## Preguntas del material:
[a] En el fragmento sobre el genio y el ingenio, ¿qué ciudad dicen algunos que es una madrastra?
[b] Copia sin cambios, del fragmento sobre el genio y el ingenio, la parte que empieza con las palabras "En la variedad" y termina con "que fuera violencia?".
++++ Fragmento de página
Hasta en los países se experimenta esta connatural proporción, o esta genial antipatía; más sensiblemente en las ciudades, con fruición en unas, con desazón en otras; que suele ser más contrario el porte al genio que el clima al temperamento. La misma Roma no es para todos genios ni ingenios, ni a todos se dio gozar de la culta Corinto. La que es centro para uno, es para el otro destierro; y aun la gran Madrid, por ser madre del mundo desde el Oriente hasta el Ocaso, en fe del Gran Filipo en su cuarta esfera, algunos la reconocen madrastra. ¡Oh, gran felicidad topar cada uno y distinguir su centro! No anidan bien los grajos entre las musas, ni los varones sabios se hallan entre el cortesano bullicio, ni los cuerdos en el áulico entretenimiento.

En la variedad de las naciones es donde se aprueban y aun se apuran, al contraste de tan varios naturales y costumbres. Es imposible combinar con todas, porque ¿quién podrá tolerar la aborrecible soberbia de ésta, la despreciable liviandad de aquélla, lo embustero de la una, lo bárbaro de la otra, si no es que la conformidad nacional en los mismos achaques haga gusto de lo que fuera violencia?

Gran suerte es topar con hombres de su genio y de su ingenio; arte es saberlos buscar; conservarlos, mayor; fruición es el conversable rato y felicidad la discreta comunicación, especialmente cuando el genio es singular o por excelente o por extravagante; que es infinita su latitud, aun entre los dos términos de su bondad o su malicia, la sublimidad o la vulgaridad, lo cuerdo o lo caprichoso; unos comunes, otros singulares.

Inestimable dicha cuando diere lugar lo precioso de la suerte a lo libre de la elección, que ordinariamente aquélla se adelanta y determina la mansión y aun el empleo, y, lo que más se siente, la misma familiaridad de amigos, sirvientes y aun consortes, sin consultarlo con el genio, que por esto hay tantos quejosos de ella, penando en prisión forzosa y arrastrando toda la vida ajenos yerros.

Cuál sea preferible en caso de carencia o cuál sea ventajoso en el de exceso, el buen genio o el ingenio, hace sospechoso el juicio. Puede mejorarlos la industria o rechazarlos el arte. Primera felicidad, participarlos en su naturaleza heroicos, que fue sortear alma buena. Malograron esta dicha muchos magnates, errando la vocación de su genio y de su ingenio.

Compítense de extremos uno y otro para ostentar a todo el mundo, y aun a todo el tiempo, un coronado prodigio en el príncipe, nuestro señor, el primero Baltasar y el segundo Carlos, porque no tuviese otro segundo que a sí mismo y él solo se fuese primero. ¡Oh, gloriosas esperanzas que en tan florida primavera nos ofrecen católico Julio de valor y aun Augusto de felicidad!
++++++++
++++ Material proporcionado
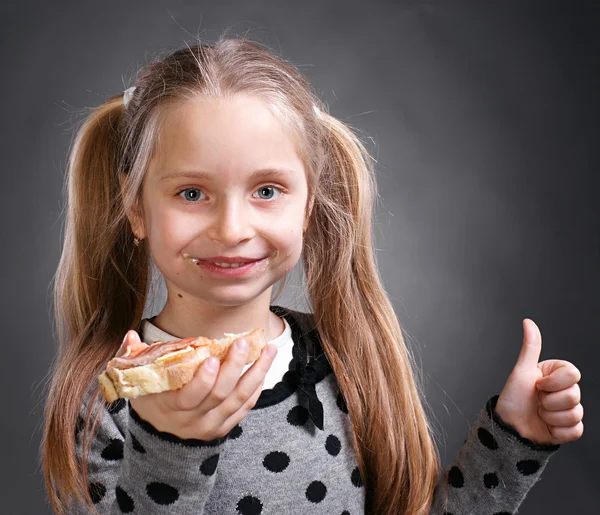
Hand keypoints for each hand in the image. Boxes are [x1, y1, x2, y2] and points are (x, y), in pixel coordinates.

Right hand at [129, 332, 277, 440]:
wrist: (161, 434)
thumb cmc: (150, 399)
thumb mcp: (137, 382)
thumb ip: (133, 358)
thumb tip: (131, 336)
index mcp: (170, 408)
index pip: (190, 397)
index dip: (202, 380)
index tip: (211, 357)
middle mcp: (193, 420)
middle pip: (219, 395)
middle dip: (233, 368)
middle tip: (242, 343)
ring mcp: (211, 425)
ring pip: (238, 399)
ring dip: (256, 373)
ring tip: (269, 350)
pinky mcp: (225, 427)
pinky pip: (245, 407)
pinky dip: (256, 386)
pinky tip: (264, 366)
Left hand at [494, 319, 583, 445]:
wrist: (509, 427)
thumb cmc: (513, 398)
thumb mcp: (521, 371)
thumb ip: (530, 347)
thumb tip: (528, 322)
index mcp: (557, 375)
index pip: (573, 374)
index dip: (553, 382)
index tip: (537, 385)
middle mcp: (565, 391)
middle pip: (575, 395)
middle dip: (549, 401)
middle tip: (536, 400)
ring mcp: (568, 410)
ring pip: (575, 414)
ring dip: (551, 416)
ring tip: (539, 413)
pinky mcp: (569, 429)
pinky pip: (575, 430)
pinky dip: (557, 430)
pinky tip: (546, 426)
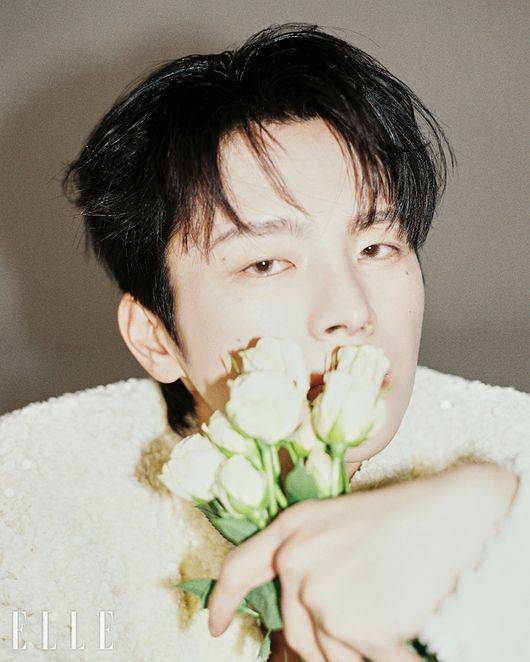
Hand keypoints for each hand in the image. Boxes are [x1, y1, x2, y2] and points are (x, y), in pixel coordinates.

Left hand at [207, 463, 514, 661]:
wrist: (452, 517)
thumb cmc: (406, 518)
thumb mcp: (341, 525)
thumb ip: (311, 558)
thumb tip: (302, 607)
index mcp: (293, 528)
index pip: (239, 567)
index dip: (224, 600)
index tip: (218, 625)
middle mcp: (296, 559)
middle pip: (294, 630)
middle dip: (325, 640)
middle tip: (365, 618)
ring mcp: (319, 592)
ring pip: (327, 651)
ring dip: (356, 646)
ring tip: (390, 606)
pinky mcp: (349, 622)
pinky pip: (359, 657)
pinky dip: (383, 651)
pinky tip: (404, 617)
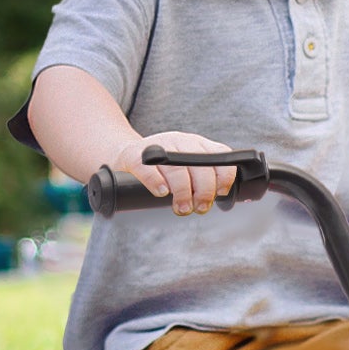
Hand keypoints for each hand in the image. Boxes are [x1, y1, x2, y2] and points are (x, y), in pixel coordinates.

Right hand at [114, 131, 237, 214]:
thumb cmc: (161, 168)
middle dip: (204, 191)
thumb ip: (203, 178)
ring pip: (177, 169)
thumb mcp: (186, 165)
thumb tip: (218, 199)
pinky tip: (161, 193)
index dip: (224, 176)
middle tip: (200, 207)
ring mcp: (157, 146)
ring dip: (183, 193)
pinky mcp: (135, 155)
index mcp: (196, 144)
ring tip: (183, 208)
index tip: (220, 193)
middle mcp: (179, 141)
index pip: (220, 154)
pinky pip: (148, 169)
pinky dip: (157, 183)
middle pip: (200, 165)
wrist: (124, 154)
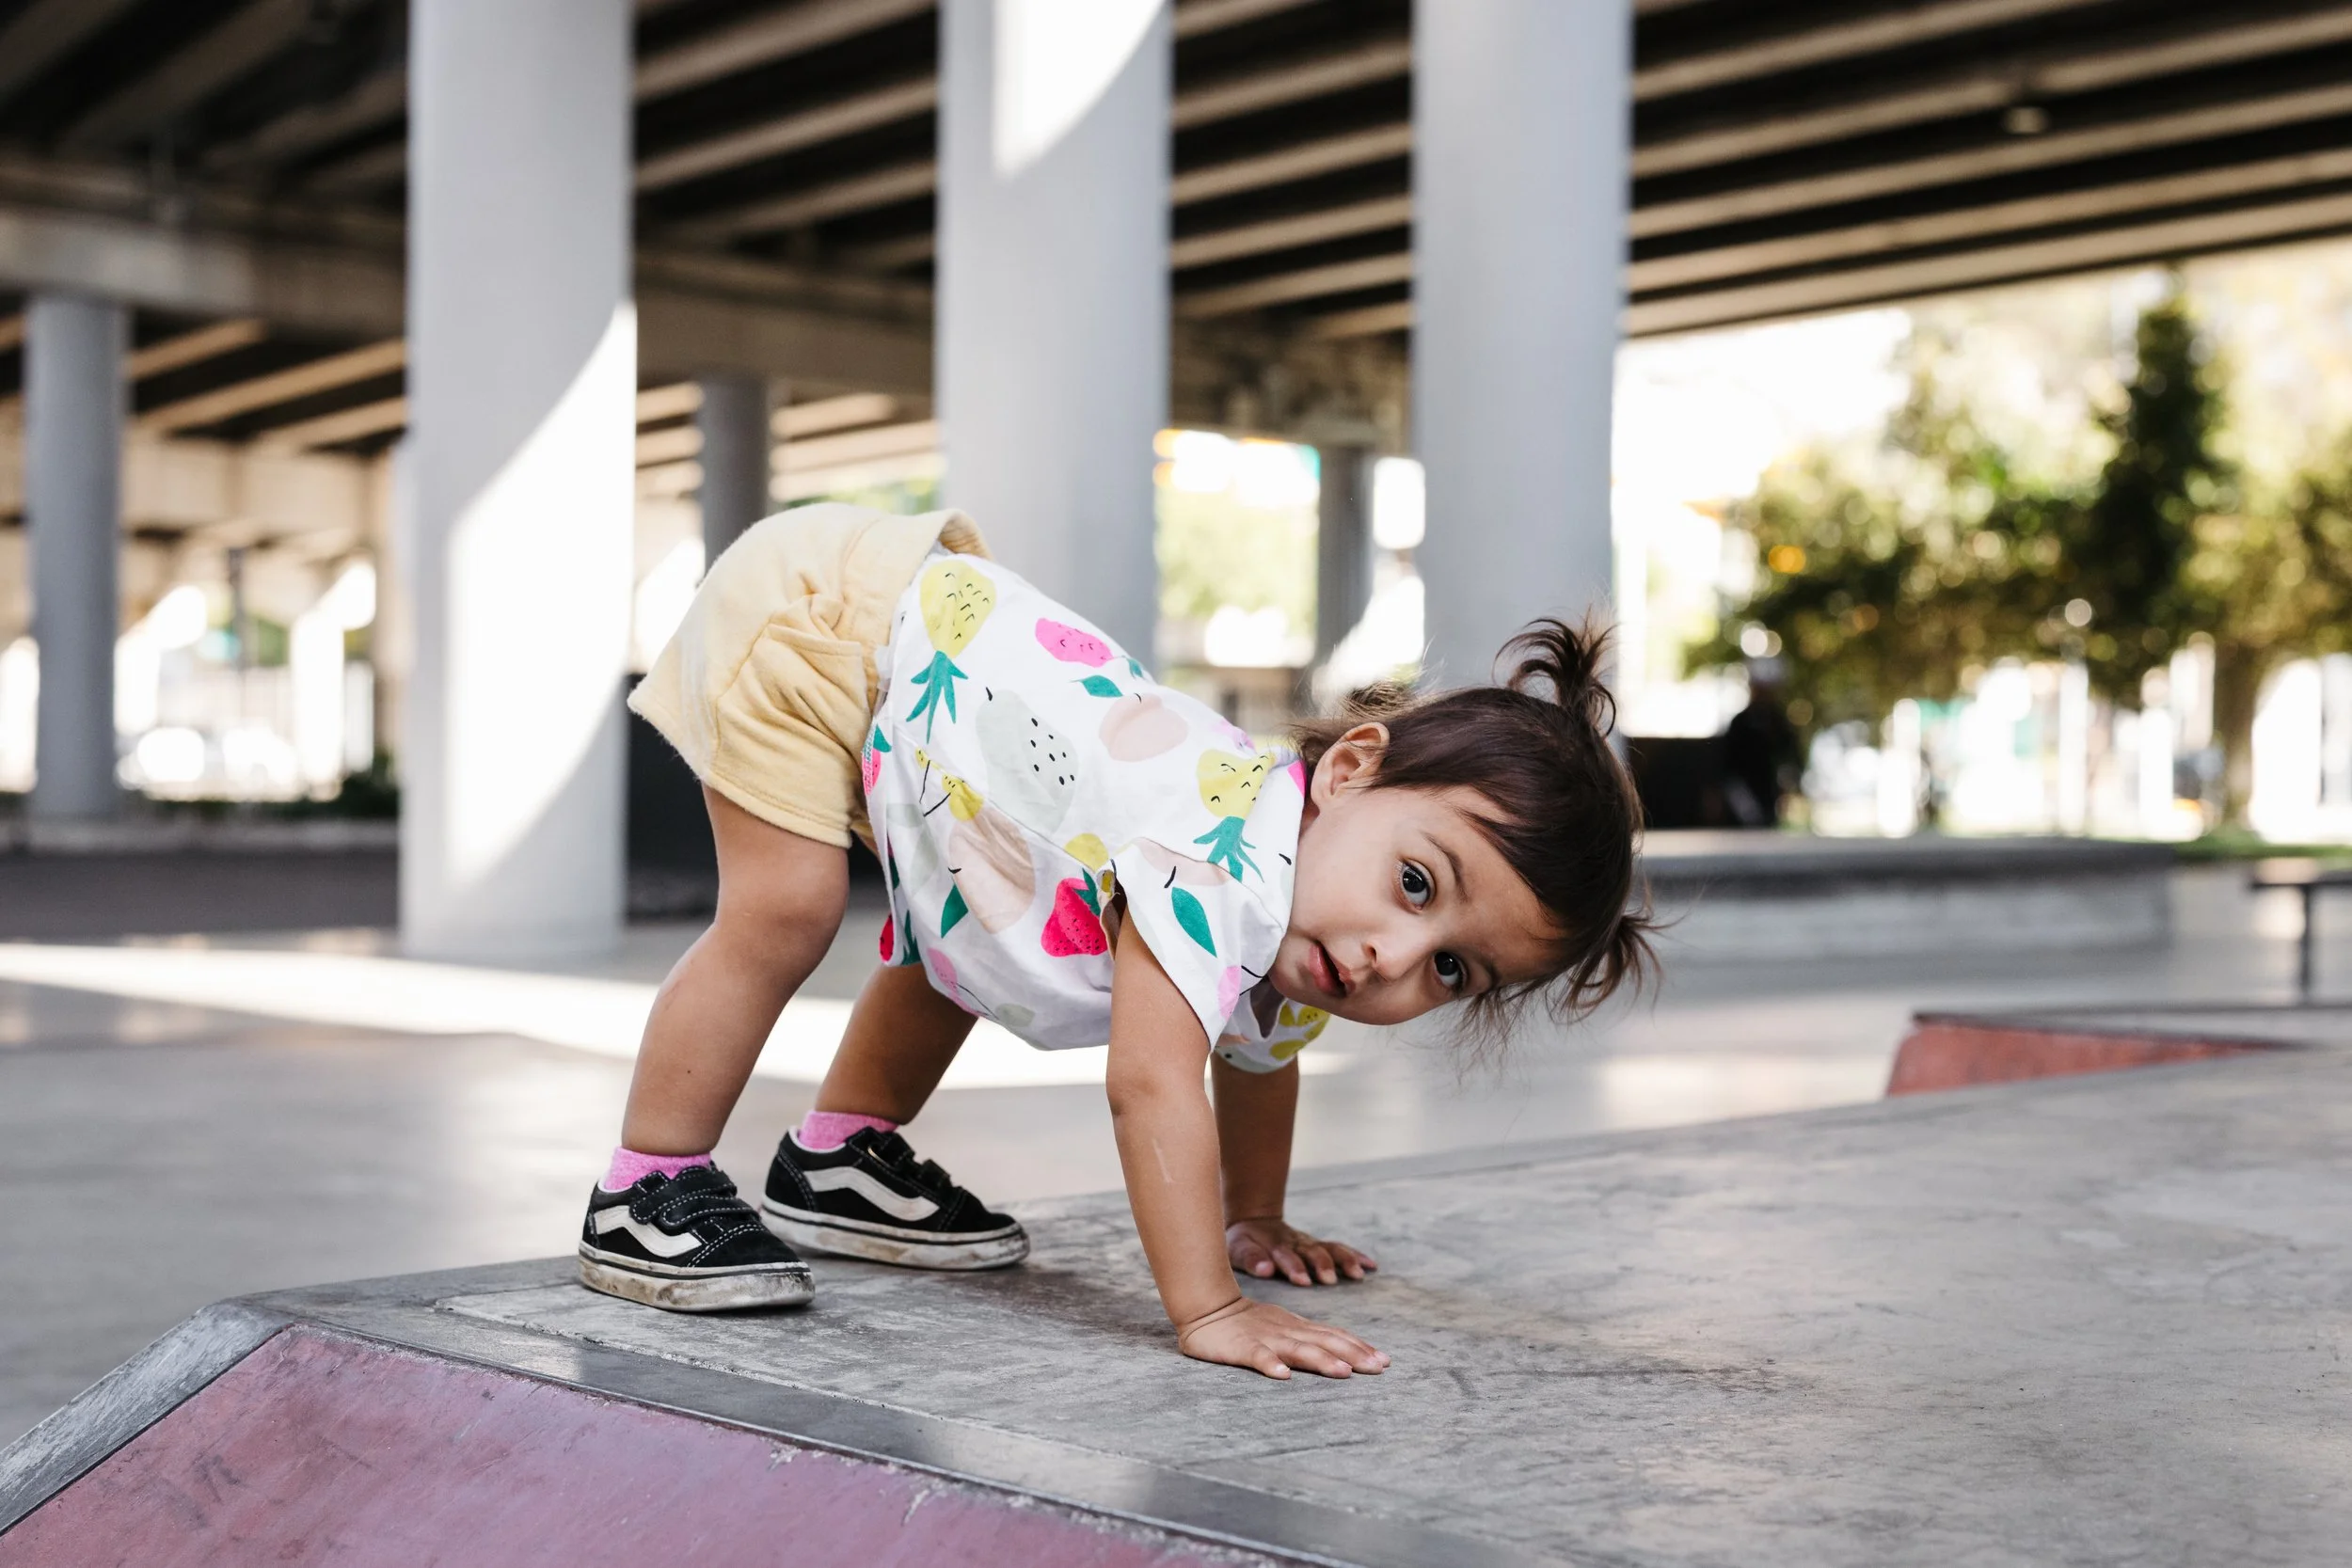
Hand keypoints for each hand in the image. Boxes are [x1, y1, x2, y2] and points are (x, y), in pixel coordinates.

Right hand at [1177, 1296, 1388, 1379]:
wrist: (1206, 1307)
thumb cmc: (1246, 1322)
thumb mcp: (1282, 1327)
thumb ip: (1308, 1338)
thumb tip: (1341, 1355)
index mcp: (1297, 1327)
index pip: (1334, 1336)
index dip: (1360, 1347)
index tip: (1385, 1361)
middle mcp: (1287, 1331)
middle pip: (1325, 1343)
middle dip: (1354, 1355)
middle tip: (1380, 1368)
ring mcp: (1265, 1338)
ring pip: (1297, 1349)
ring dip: (1321, 1360)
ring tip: (1343, 1373)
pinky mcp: (1241, 1347)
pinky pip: (1257, 1356)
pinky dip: (1270, 1364)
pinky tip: (1282, 1376)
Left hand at [1226, 1216, 1378, 1286]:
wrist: (1253, 1222)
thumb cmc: (1243, 1244)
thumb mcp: (1239, 1250)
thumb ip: (1252, 1260)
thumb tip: (1265, 1270)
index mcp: (1274, 1247)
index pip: (1285, 1257)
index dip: (1294, 1267)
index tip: (1303, 1280)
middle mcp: (1295, 1243)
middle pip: (1312, 1253)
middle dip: (1322, 1265)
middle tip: (1330, 1280)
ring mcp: (1309, 1244)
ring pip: (1329, 1249)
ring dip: (1344, 1261)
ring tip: (1358, 1274)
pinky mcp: (1318, 1246)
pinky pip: (1339, 1249)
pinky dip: (1355, 1256)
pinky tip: (1371, 1266)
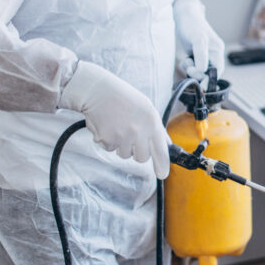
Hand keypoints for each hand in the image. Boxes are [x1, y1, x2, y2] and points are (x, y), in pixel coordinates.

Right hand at [58, 61, 169, 178]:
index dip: (162, 165)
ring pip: (125, 154)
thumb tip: (166, 145)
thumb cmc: (123, 98)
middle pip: (141, 158)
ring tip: (117, 126)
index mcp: (151, 122)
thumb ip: (156, 128)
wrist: (98, 91)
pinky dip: (107, 140)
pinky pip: (109, 149)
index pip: (160, 150)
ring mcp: (122, 136)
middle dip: (137, 152)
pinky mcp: (107, 140)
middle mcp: (139, 131)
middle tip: (130, 135)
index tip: (162, 174)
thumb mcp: (146, 108)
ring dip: (121, 145)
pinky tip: (107, 125)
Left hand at [176, 13, 224, 85]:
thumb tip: (203, 71)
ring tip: (186, 61)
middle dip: (198, 73)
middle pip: (208, 72)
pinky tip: (185, 59)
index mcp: (217, 50)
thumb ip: (201, 56)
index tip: (200, 84)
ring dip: (191, 69)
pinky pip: (193, 66)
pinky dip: (187, 66)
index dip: (209, 79)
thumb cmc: (191, 24)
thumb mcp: (197, 39)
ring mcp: (204, 54)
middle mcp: (212, 53)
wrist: (183, 15)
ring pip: (199, 70)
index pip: (217, 70)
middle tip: (189, 68)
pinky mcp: (195, 54)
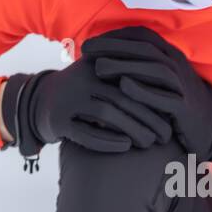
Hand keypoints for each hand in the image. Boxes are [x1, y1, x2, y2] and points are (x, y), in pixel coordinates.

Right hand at [2, 57, 175, 162]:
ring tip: (149, 143)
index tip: (172, 114)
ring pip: (106, 114)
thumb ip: (130, 76)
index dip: (154, 98)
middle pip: (123, 97)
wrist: (39, 102)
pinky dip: (107, 141)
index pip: (132, 79)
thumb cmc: (84, 92)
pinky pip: (85, 132)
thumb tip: (172, 88)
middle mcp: (82, 78)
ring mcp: (68, 98)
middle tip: (165, 135)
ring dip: (132, 129)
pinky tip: (125, 147)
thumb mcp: (103, 77)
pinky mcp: (57, 120)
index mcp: (97, 64)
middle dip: (148, 118)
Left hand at [82, 26, 211, 162]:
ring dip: (124, 65)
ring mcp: (181, 86)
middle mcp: (176, 66)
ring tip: (98, 68)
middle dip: (112, 46)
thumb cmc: (177, 102)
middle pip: (144, 49)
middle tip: (86, 49)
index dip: (115, 35)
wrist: (211, 126)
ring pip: (153, 69)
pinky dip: (143, 90)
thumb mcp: (162, 79)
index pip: (141, 36)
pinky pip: (163, 97)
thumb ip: (141, 66)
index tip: (91, 42)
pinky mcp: (183, 108)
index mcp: (170, 55)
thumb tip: (106, 58)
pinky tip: (123, 87)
++++++++
## Respuestas por número:
[a] La gran Madrid.

[b]
En la variedad de las naciones es donde se aprueban y aun se apuran, al contraste de tan varios naturales y costumbres. Es imposible combinar con todas, porque ¿quién podrá tolerar la aborrecible soberbia de ésta, la despreciable liviandad de aquélla, lo embustero de la una, lo bárbaro de la otra, si no es que la conformidad nacional en los mismos achaques haga gusto de lo que fuera violencia?